Die Schärfe in einem Bild wird unterschiedlich wahrgenommen. Es ist ein Schärfeeindruck und keine messbare Einheit. Eher ein Gefühl, welches durch eine hohe Anzahl an Bildinformationen hervorgerufen wird. Detailreichtum ist damit gemeint – nicht scharfe Kanten. Ein Foto kann viel Detailreichtum auch ohne eine hohe Kantenschärfe aufweisen. Deshalb sollte Dir bewusst sein, dass der Schärfeeindruck nicht durch scharfe Übergänge von hellen zu dunklen Farbbereichen entsteht, sondern durch viele Details und umfangreiche Kontraste.

Die Erwartungshaltung spielt dabei eine grosse Rolle: Sieht der Betrachter Details, die er nicht kannte oder nicht erwartet hat, empfindet er das Bild als scharf. Sieht er weniger Details als erwartet, wird es als unscharf wahrgenommen. Beispiel: Jeder weiss, dass eine Wiese aus Millionen von Grashalmen besteht – kann man diese auf dem Foto nicht erkennen, wirkt es unscharf. Das selbe gilt bei der Sportfotografie: Kannst Du dem Betrachter Details bieten, die er nicht kennt oder zumindest nicht erwartet, dann erhöht sich der Schärfeeindruck.

Dein Ziel sollte es demnach sein, den gesamten Schärfeeindruck Deiner Fotos zu erhöhen. Durch mehr Details, mehr Kontraste und dem Spiel zwischen Schärfe und Unschärfe wird Dir das sicherlich gelingen.

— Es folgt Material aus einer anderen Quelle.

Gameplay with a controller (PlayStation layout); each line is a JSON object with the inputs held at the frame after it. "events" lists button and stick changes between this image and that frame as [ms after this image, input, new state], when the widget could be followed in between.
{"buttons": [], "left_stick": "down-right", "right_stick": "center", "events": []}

Behalte das im Hinterkopf, denn ich werde mich im weiteren Verlauf auf technische Aspekte beschränken.

Deine brennende Frage ist bestimmt: Wie bekomme ich den Fahrer scharf? Die Antwort lässt sich schlecht in einen Satz fassen, weil es von vielen Faktoren abhängt: Eine gute Linse, gute Bedingungen, hochwertige Ausstattung, Bildaufbau, Erfahrung und Know-How – jeder dieser Punkte hat einen Einfluss auf den Schärfeeindruck eines Bildes. Es gilt das Prinzip des schwächsten Gliedes: Eine gute Kamera kann nicht alle Details wiedergeben, wenn die Optik diese nicht auf den Sensor transportiert. Eine scharfe Linse ergibt kein scharfes Foto, wenn der Fotograf die Einstellungen versaut.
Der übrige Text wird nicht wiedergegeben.